READING PASSAGE Start Marker
Erik Imler

Personal information
- Full name: Erik Bradley Imler
- Date of birth: June 1, 1971 (age 55)
- Place of birth: Silver Spring, Maryland, U.S.
- Height: 5 ft 9 in (1.75 m)
- Positions: Midfielder; defender;

College career
- Years: Team / Apps / (Gls)
- 1989–1992: Virginia Cavaliers

Senior career*
- Years: Team / Apps / (Gls)
- 1994: Delaware Wizards / 4 / (0)
- 1995: Raleigh Flyers / 23 / (6)
- 1996: D.C. United / 19 / (0)
- 1997: Worcester Wildfire
- 1997: New England Revolution / 15 / (0)
- 1998–1999: Charleston Battery / 1 / (0)
- 1999: Lehigh Valley Steam / 24 / (0)

International career
- United States U17
- United States U20
- 1992: United States U23
- 1993: United States / 1 / (0)

Managerial career
- 1993: Virginia Cavaliers (assistant)
- 1998–1999: The Citadel Bulldogs (assistant)
- 2008: Belmont Abbey College
- 2010: United States U17 (assistant)
- 2021: Stumptown AC (assistant)

= Erik Imler =

American soccer player and coach (born 1971)

Erik Bradley Imler (born June 1, 1971) is an American soccer coach and former player. He won national championships while playing at the University of Virginia before becoming part of the US team that competed at the 1992 Summer Olympics in Barcelona. He is currently an assistant coach for Stumptown AC in the National Independent Soccer Association.
READING PASSAGE End Marker
● **REQUIRED ACTION**:
Print the part of the Erik Imler profile starting with "- 1998–1999: Charleston" and going on through "States U17 (assistant)", word for word.
RECORD EXCERPTS Start Marker
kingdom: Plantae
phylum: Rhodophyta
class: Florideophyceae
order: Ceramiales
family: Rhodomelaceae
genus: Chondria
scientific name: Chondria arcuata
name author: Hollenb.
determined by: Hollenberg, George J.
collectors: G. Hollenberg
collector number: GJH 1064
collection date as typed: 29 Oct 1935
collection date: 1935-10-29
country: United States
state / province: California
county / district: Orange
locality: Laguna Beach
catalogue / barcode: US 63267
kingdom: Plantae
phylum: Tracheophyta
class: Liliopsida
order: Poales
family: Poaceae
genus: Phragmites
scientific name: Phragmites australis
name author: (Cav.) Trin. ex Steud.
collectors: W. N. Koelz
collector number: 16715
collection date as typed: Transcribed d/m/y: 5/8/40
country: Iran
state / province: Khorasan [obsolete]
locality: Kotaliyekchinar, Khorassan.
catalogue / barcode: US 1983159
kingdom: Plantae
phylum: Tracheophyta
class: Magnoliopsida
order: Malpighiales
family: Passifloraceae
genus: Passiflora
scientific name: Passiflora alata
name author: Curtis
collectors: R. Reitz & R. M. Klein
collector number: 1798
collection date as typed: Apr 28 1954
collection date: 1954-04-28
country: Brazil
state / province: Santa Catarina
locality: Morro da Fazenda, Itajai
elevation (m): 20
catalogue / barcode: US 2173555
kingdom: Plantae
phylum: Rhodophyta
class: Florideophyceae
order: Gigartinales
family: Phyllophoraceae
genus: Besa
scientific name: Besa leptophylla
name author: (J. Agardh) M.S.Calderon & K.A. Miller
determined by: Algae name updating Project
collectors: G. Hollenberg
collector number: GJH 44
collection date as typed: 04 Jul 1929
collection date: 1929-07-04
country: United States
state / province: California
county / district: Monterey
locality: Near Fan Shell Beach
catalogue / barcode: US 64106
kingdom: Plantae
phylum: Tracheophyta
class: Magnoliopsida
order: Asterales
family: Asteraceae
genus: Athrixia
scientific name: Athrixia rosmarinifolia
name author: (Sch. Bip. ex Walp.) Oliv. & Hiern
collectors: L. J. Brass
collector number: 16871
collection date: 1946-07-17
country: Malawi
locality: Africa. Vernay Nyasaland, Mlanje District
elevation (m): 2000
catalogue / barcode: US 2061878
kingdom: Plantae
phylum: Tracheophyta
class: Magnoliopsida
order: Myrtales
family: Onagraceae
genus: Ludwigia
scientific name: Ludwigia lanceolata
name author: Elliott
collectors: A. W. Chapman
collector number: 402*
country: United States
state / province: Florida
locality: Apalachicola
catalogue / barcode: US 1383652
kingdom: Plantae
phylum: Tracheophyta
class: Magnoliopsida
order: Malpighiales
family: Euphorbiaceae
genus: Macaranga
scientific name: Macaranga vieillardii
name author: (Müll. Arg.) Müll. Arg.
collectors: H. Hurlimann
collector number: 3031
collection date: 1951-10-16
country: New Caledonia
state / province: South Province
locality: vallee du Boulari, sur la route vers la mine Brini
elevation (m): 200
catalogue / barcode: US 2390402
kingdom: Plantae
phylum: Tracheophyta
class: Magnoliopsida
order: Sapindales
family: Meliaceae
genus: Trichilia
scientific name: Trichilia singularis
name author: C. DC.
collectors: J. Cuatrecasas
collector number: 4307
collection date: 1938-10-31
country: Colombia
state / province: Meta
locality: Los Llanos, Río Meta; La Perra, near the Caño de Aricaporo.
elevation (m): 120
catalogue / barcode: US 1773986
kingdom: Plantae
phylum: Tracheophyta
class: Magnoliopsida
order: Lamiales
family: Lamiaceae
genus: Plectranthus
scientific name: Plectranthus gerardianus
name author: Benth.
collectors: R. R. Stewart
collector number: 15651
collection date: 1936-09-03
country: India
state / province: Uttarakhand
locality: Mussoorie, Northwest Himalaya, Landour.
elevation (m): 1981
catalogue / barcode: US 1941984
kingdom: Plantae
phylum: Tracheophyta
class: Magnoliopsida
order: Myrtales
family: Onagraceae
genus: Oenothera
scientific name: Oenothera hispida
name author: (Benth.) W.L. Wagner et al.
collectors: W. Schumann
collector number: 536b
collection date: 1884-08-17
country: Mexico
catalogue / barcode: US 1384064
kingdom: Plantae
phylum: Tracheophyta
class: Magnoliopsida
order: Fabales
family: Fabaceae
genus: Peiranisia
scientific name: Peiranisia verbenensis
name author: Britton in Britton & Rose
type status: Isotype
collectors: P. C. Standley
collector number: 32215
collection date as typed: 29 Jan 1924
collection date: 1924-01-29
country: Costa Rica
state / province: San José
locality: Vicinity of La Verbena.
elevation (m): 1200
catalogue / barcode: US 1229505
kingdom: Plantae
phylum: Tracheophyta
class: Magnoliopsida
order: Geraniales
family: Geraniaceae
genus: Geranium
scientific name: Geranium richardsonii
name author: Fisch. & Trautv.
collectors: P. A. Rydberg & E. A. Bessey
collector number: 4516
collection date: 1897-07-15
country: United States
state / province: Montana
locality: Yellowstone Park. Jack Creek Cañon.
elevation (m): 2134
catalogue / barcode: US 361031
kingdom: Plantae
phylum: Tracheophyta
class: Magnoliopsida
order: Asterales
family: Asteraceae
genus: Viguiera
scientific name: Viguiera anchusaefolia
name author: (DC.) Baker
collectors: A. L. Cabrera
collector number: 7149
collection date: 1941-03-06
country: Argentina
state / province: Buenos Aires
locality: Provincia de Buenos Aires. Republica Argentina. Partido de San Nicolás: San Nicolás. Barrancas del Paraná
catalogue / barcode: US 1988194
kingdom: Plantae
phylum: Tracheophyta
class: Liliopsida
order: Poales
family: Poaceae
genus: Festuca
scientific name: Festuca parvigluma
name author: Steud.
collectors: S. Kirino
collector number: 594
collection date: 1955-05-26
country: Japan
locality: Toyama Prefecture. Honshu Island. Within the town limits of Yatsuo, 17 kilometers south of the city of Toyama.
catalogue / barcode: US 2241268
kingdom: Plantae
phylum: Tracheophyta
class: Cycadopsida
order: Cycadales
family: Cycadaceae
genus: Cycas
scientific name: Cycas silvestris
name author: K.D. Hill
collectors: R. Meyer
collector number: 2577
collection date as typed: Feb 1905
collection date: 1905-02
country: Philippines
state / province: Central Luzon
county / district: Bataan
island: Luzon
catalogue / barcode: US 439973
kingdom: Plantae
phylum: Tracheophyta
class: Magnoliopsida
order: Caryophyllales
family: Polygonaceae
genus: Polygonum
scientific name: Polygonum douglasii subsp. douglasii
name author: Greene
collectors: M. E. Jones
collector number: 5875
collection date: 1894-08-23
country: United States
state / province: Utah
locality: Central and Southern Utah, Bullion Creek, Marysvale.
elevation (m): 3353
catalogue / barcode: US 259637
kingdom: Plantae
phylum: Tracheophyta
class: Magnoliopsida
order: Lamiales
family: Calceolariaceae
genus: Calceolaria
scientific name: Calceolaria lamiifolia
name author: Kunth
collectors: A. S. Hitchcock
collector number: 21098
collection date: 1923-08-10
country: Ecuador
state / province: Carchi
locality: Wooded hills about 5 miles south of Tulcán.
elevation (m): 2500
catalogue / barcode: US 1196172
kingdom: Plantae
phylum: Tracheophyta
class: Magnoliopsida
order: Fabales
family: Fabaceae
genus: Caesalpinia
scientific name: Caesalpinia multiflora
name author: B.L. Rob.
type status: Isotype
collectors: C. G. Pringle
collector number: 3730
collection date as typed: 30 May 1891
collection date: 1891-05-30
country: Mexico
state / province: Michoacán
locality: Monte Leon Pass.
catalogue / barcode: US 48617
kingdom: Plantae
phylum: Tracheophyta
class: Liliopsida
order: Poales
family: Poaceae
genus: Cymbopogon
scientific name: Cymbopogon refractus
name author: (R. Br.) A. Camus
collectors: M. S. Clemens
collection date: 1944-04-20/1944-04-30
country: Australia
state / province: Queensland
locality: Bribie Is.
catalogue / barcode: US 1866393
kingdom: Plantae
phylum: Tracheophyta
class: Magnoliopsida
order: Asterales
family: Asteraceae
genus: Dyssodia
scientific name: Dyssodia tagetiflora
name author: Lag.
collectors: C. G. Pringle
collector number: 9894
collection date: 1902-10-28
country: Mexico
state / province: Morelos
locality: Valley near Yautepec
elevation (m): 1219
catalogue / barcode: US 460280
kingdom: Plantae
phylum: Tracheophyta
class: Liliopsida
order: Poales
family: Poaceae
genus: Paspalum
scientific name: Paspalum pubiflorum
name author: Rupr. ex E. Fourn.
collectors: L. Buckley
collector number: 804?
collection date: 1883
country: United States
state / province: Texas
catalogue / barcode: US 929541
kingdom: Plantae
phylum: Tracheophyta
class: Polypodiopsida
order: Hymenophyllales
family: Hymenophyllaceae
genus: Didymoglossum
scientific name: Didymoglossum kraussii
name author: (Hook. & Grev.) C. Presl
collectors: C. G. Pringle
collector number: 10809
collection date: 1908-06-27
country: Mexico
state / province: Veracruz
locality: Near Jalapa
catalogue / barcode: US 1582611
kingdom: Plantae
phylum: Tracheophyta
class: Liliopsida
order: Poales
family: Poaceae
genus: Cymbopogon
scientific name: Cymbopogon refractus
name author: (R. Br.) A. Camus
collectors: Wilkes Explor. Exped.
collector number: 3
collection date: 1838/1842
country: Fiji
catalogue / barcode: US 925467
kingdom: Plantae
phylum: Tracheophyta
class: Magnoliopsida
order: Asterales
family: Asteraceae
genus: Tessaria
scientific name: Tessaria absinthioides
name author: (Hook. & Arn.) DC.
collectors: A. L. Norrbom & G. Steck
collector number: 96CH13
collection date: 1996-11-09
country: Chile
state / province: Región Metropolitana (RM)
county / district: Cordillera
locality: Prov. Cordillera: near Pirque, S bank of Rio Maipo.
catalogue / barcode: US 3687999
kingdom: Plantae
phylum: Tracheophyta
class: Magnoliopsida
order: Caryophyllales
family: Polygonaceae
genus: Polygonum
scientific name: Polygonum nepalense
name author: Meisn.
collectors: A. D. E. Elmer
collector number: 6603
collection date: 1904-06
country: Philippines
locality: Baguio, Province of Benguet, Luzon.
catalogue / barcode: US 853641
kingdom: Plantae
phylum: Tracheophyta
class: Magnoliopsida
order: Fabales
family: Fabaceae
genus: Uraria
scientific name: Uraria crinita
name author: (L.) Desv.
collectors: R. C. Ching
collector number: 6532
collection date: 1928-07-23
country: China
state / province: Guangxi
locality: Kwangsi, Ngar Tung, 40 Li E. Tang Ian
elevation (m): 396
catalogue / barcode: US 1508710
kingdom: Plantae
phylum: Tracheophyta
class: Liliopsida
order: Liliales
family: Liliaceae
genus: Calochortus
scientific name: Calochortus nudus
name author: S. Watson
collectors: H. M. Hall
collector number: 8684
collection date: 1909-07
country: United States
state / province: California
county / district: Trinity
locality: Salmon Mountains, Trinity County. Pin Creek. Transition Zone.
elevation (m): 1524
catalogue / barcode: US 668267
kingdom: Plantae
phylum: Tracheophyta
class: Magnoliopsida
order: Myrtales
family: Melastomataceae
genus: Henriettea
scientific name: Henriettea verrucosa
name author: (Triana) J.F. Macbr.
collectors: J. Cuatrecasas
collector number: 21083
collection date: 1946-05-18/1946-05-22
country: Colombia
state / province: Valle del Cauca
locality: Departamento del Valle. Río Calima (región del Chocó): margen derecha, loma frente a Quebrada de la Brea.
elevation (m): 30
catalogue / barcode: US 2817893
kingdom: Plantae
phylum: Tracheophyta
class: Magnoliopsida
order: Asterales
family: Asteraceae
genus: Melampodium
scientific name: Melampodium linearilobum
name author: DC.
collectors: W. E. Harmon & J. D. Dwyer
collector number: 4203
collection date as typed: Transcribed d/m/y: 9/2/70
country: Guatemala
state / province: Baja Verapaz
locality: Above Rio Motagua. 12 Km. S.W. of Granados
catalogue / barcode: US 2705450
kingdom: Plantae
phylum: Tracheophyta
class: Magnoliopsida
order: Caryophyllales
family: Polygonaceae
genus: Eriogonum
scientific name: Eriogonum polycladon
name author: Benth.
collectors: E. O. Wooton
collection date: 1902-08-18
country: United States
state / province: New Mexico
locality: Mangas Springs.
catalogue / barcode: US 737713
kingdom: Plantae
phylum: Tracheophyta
RECORD EXCERPTS End Marker
● **PROBLEM SOLUTION**:
- 1998–1999: Charleston Battery / 1 / (0)
- 1999: Lehigh Valley Steam / 24 / (0)

International career
- United States U17
- United States U20
- 1992: United States U23
- 1993: United States / 1 / (0)

Managerial career
- 1993: Virginia Cavaliers (assistant)
- 1998–1999: The Citadel Bulldogs (assistant)
- 2008: Belmont Abbey College
- 2010: United States U17 (assistant)